The internet has been abuzz with questions about fall feeding; “when should I do it?” “How much?” “What method should I use?” . The questions they should be asking is “Should I even be doing it at all? Is it necessary?”
It is an important topic and too often misunderstood. Most of our beekeeping practices are copied from commercial operations whose goals, timelines and management practices are markedly different from the average backyard or sideliner beekeeper. Commercial operators need to artificially boost colonies so they can be sent to pollinate almonds in California in February. February, a month when most of our hives are just coming out of their winter cluster. For us, it would be a disaster to have colonies in the shape the commercial guys do. So for us, the management is different. Fall feeding usually causes us problems instead of solving them.
This year has been a really good one in this area and most hives are bursting with honey so there is very little need to feed. Supplemental feeding often causes problems; robbing, brood nest congestion, fall swarms and queen-less hives. Don’t do it unless necessary. A colony of bees should be able to make and store enough honey and pollen to survive winter on its own. If it can’t, something is wrong.
Those hives that need feeding should be carefully evaluated. What caused them to perform so poorly? Can that cause be remedied? If not, mark that colony to be re-queened next spring with a queen from a good genetic linage. Most of the time, feeding will not cause a poor performing colony to “magically get better”. Ample food is usually not the problem, so giving them more food than they can eat will not solve the problem. Address the true cause and you will see real results.
Hopefully, poor performers were re-queened months ago when queens were available. It is probably too late to fix it now. Unfortunately, there are always a few who fail late in the season and we have to deal with as best as we can with limited options.

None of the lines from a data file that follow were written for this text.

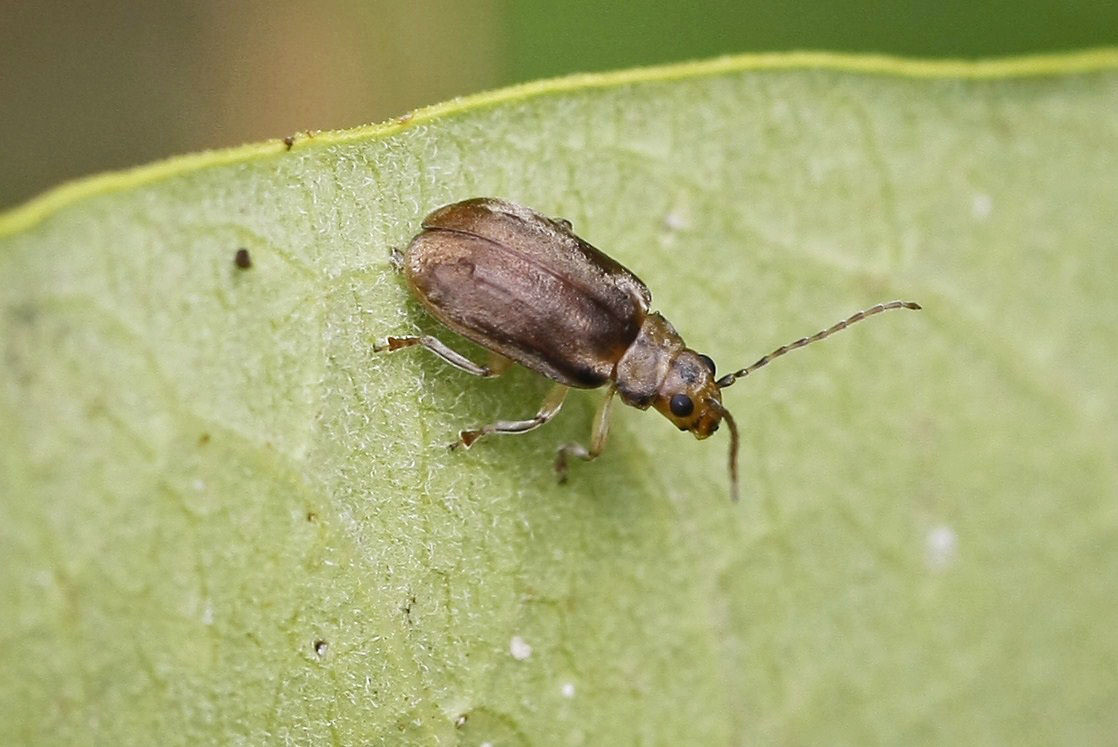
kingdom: Animalia
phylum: Arthropoda
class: Insecta
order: Coleoptera
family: Chrysomelidae
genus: Pyrrhalta
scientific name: Pyrrhalta viburni
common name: Guelder-rose leaf beetle
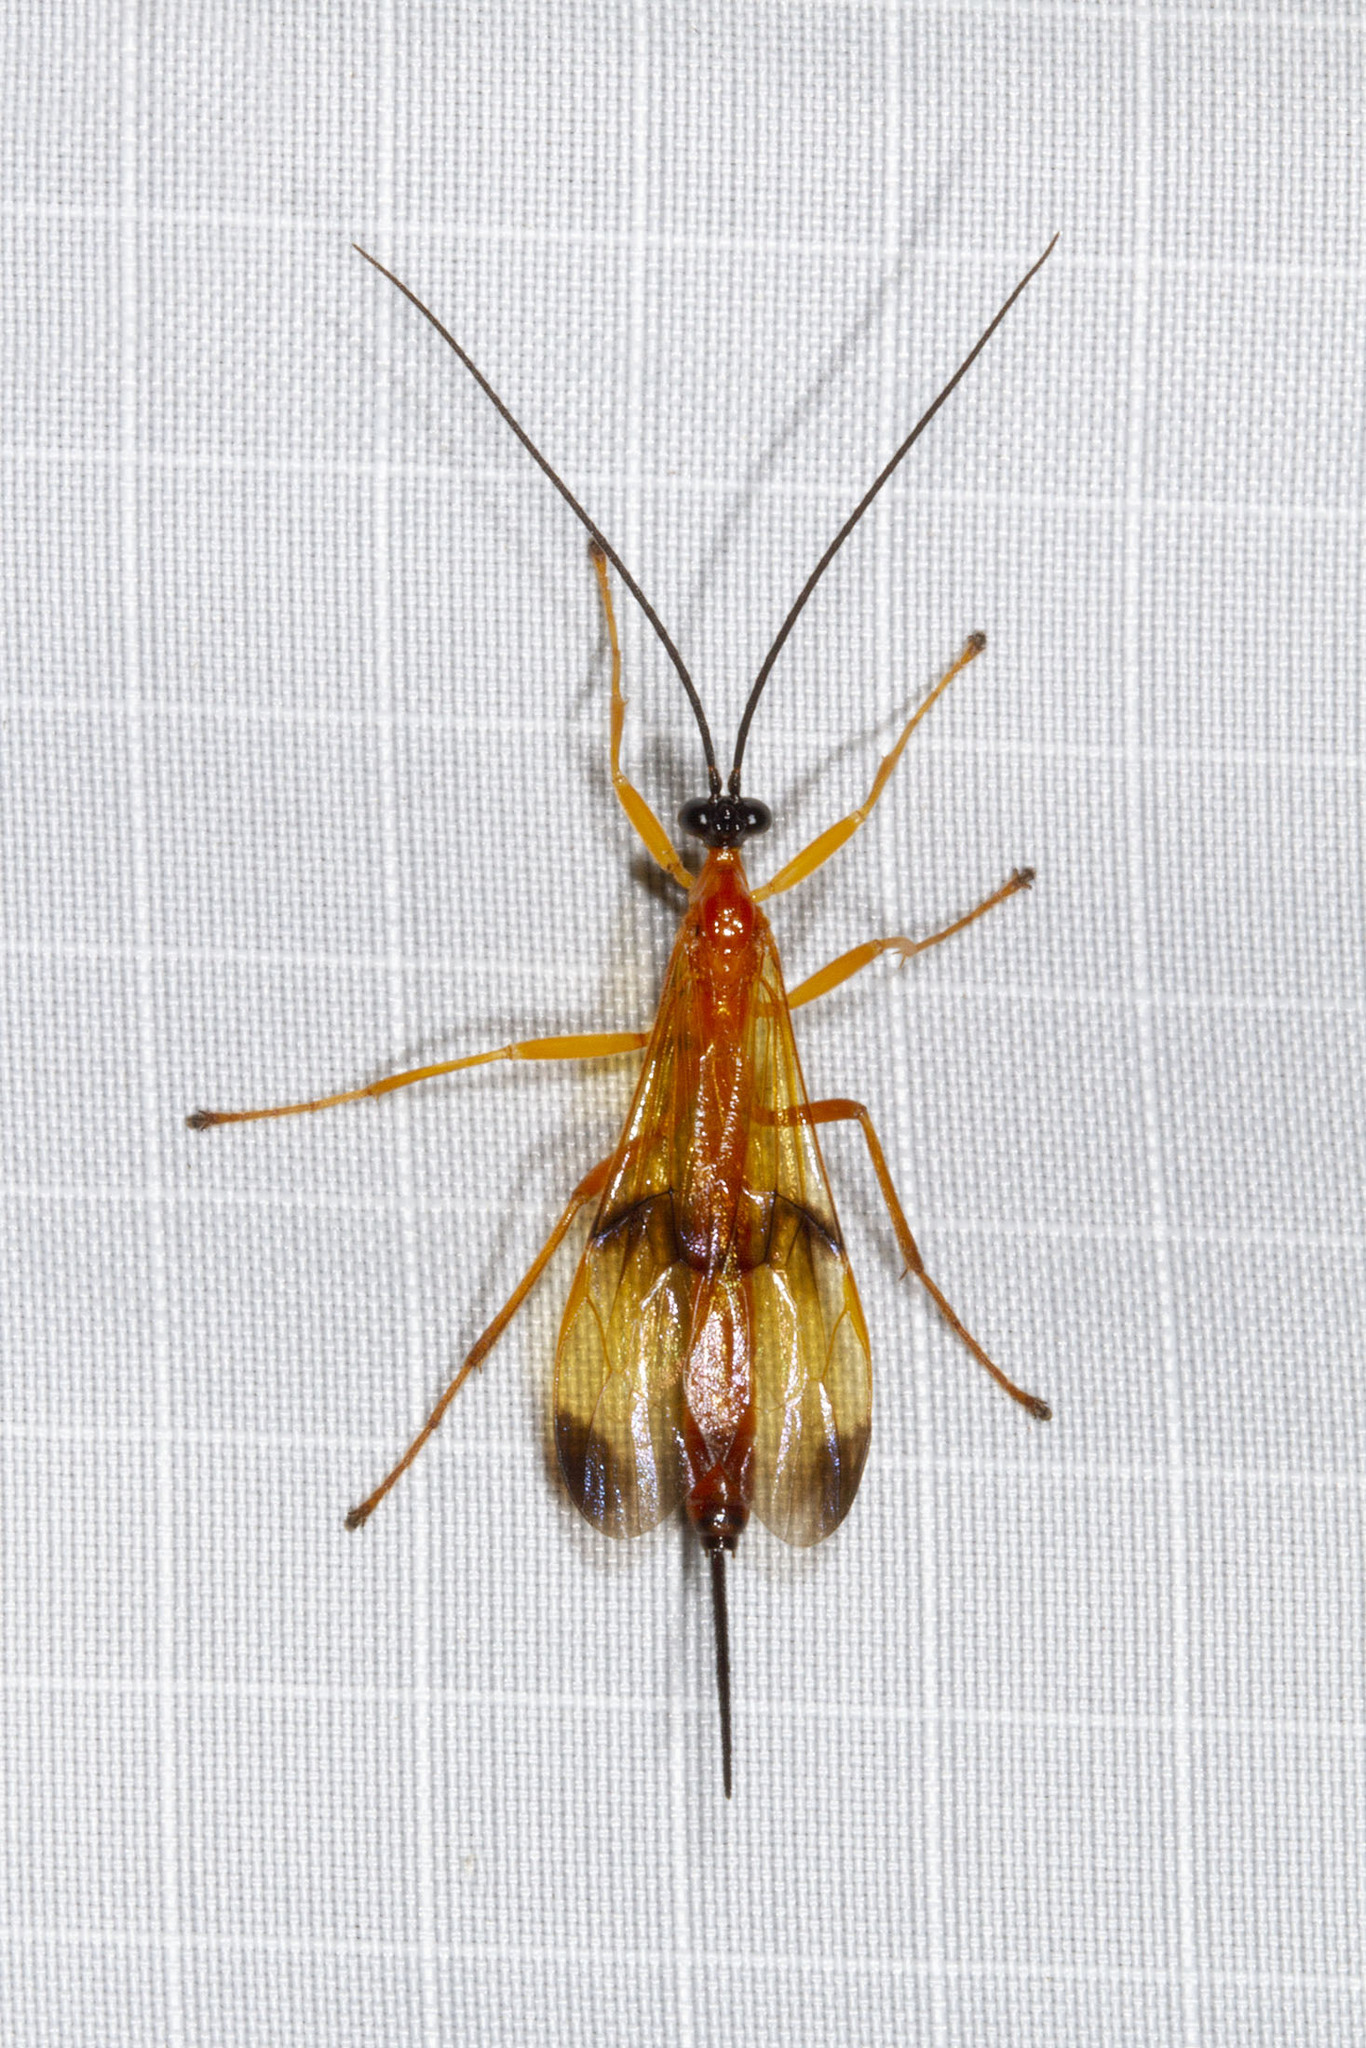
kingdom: Animalia
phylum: Arthropoda
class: Insecta
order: Hymenoptera
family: Ichneumonidae
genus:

We only feed those few colonies that need additional stores to survive the winter. We don't feed all colonies in the fall. As a matter of fact, most colonies never need supplemental feeding after the first spring when they are established (unless it has been a really bad year). If a colony has the equivalent of 8 deep frames worth of honey and pollen, or a full super of honey, it has enough to last through the winter. Giving them extra food will not increase their chance for survival. If fact, it is likely to do the opposite because they will pack the brood nest full and then swarm in the fall. Fall swarms usually doom both the parent hive, which will not be able to raise a viable queen, and the swarm who will not have enough time to establish new comb and provision it for the winter.
So be careful, please, about feeding in the fall “just because”. Carefully evaluate each colony and choose who, if any, needs emergency feeding.